In March, the School Board bowed to pressure from parents and students and renewed the charter for the Academy of Communications and Technology in impoverished West Garfield Park, after threatening to shut it down because of low test scores. Principal Sarah Howard talked with Consulting Editor Lorraine Forte about the experience and the school’s plan for raising achievement.
The board wants charters to outperform neighborhood schools. Is that fair?
It’s part of the deal—autonomy in exchange for student performance.
Is there a particular philosophy you have at ACT?
There are three things that quickly come to mind. One of them is size. We’re intentionally small. I can say hello to every kid by name. The kids know the teachers beyond the ones they see in the class and they are constantly pushed to do their best.
Second, we tell students, ‘You’re going to have to work hard and be persistent, and when you don’t do it right the first time you’re going to have to do it again.’ We have a completion-based grading system, so you only get points for things you complete successfully and you have to accumulate a certain number of points in a year in each class. It holds [students] accountable in a way the traditional grading system doesn’t.
What is the third thing you do differently?
Support teachers. That includes significant planning time, money for staff development and supplies that doesn’t come out of your own pocket, a business card. It’s all kinds of little things that say, ‘I think you’re a professional.’
What can other charters learn from your experience?
Every school needs to make time to develop strong relationships with their kids and parents and the community they serve. And we undervalue the sense of safety that parents are looking for. Safety is a huge first step and you cannot successfully educate kids if you don’t first have that.
What have you been working on to get kids to where they need to be academically?
One is teacher development and accountability. Teachers create an annual plan that defines the goals they want to focus on. We plan our staff development around the goals they set, and we push people to establish goals based on what the kids need. We have peer review and observation, and a common planning time every Wednesday, spent on classroom practice. We’ve also been doing curriculum mapping, assessing our students and what it is that they need to do well. Our mistake in the past was we had very high expectations because we wanted them to do what they needed to do to be college-eligible.
Do you think that’s unrealistic?
We didn’t have a clear bridge built. We were throwing them into the deep end of the pool and hoping they would swim. With curriculum mapping, we look at the scope and sequence [of courses] in each subject area and make sure it creates a bridge, starts students where they are and moves them towards college.
Will you eventually be able to take students who come in at 6th-grade level and have them ready for college?
We’re already doing that, but it’s got to be realistic. It might be that they’re going to [a two-year college]. With one exception, all of the kids from the last graduating class are now in school.

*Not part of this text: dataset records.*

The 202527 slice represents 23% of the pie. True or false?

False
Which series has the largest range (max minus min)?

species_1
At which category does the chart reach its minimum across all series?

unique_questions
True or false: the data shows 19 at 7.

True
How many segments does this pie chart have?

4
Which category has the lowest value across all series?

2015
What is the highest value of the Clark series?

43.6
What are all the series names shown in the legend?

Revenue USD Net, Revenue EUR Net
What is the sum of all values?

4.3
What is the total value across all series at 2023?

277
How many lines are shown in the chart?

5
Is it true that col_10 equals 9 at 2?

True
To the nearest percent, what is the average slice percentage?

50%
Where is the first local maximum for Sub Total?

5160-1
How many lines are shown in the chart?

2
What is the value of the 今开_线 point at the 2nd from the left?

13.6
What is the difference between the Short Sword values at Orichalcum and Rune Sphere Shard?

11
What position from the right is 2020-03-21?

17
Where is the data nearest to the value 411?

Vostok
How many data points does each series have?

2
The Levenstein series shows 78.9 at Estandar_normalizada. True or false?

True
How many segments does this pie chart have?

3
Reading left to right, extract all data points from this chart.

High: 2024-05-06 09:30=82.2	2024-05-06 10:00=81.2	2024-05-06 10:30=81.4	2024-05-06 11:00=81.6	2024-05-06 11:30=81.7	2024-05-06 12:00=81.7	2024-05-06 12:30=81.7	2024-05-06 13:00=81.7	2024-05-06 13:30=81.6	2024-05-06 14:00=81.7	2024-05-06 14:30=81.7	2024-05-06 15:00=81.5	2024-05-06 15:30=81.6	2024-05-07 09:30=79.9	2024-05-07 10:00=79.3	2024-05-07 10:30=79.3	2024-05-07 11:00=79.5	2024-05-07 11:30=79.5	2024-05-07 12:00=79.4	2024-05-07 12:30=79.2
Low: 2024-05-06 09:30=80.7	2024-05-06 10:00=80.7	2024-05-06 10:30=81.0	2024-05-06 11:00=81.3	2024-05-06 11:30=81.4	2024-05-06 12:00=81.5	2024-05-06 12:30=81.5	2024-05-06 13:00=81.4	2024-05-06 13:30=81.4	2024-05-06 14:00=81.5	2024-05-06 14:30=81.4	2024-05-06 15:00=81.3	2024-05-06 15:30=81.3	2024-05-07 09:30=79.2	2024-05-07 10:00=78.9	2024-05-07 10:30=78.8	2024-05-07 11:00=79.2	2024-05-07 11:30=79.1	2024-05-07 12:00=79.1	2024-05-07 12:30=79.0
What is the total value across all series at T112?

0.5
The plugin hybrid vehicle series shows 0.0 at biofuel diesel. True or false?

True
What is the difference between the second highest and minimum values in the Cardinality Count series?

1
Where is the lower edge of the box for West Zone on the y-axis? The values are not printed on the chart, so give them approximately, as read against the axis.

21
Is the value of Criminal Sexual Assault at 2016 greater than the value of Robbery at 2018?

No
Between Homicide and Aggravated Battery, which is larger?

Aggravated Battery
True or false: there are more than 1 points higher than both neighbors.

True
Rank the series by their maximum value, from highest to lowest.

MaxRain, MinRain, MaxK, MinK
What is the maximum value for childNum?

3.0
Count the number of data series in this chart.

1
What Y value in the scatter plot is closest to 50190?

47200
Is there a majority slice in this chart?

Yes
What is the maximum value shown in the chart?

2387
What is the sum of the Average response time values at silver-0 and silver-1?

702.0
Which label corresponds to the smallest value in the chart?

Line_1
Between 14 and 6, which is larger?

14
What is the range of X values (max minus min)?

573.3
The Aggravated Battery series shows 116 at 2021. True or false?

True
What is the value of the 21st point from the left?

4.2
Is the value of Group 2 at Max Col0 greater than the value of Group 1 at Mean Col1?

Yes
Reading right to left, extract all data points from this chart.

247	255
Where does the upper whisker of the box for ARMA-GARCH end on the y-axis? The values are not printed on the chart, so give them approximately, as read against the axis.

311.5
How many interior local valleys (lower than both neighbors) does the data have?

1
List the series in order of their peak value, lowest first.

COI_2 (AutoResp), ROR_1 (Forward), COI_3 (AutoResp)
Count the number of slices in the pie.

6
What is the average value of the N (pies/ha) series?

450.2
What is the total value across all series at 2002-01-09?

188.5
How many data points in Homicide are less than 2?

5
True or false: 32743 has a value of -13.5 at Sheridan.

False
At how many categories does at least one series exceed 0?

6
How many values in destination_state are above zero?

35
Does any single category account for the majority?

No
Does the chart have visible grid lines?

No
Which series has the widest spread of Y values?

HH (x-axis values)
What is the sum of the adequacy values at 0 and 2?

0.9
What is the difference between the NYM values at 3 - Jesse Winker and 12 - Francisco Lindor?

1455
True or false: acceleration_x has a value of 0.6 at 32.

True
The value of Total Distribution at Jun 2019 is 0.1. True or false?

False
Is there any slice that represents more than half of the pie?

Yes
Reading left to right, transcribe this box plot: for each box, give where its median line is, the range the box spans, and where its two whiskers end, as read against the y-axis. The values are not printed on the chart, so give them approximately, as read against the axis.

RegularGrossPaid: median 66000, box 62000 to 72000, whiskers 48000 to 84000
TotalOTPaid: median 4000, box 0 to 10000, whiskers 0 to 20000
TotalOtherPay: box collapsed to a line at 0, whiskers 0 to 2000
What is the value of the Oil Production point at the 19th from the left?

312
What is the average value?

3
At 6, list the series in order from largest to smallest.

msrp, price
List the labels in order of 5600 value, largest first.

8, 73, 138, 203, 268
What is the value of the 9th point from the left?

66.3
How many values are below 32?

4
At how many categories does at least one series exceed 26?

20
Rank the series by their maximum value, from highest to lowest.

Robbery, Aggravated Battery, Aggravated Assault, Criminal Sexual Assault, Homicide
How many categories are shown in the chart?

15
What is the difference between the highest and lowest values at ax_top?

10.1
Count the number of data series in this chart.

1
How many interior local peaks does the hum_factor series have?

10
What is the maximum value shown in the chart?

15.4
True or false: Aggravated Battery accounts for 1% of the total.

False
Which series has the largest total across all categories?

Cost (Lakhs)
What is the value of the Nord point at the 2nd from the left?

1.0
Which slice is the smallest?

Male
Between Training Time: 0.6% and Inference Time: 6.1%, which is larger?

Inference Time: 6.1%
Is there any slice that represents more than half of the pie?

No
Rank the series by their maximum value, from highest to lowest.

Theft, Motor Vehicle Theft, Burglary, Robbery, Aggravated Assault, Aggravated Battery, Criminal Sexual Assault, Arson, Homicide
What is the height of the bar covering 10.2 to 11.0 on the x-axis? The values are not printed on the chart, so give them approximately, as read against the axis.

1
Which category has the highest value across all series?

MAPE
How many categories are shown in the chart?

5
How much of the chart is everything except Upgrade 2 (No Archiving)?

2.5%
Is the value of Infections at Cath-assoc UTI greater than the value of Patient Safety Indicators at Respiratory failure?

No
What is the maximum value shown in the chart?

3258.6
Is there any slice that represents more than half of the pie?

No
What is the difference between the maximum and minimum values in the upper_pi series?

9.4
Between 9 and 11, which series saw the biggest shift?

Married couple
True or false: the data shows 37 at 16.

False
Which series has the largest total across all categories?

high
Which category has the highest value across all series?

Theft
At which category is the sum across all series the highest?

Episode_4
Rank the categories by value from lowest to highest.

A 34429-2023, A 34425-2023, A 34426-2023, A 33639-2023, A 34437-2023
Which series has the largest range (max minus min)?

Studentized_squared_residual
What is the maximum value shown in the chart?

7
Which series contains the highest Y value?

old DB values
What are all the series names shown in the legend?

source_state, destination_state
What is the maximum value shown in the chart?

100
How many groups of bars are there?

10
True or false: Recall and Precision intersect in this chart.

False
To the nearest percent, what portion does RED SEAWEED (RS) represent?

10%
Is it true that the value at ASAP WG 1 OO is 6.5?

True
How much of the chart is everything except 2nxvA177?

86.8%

Anything else you would share?
We wanted to be a school that takes kids from the neighborhood, even a kid who didn’t do well at another high school, and find a way to make school work for them. We’re struggling with important issues [and] it would be good for us to talk with the district about what’s worked and what hasn’t, but the board doesn’t want to talk to us because it doesn’t see us as successful. In a couple more years our numbers will look different and maybe the conversation will be different. We’re right on the verge of greatness.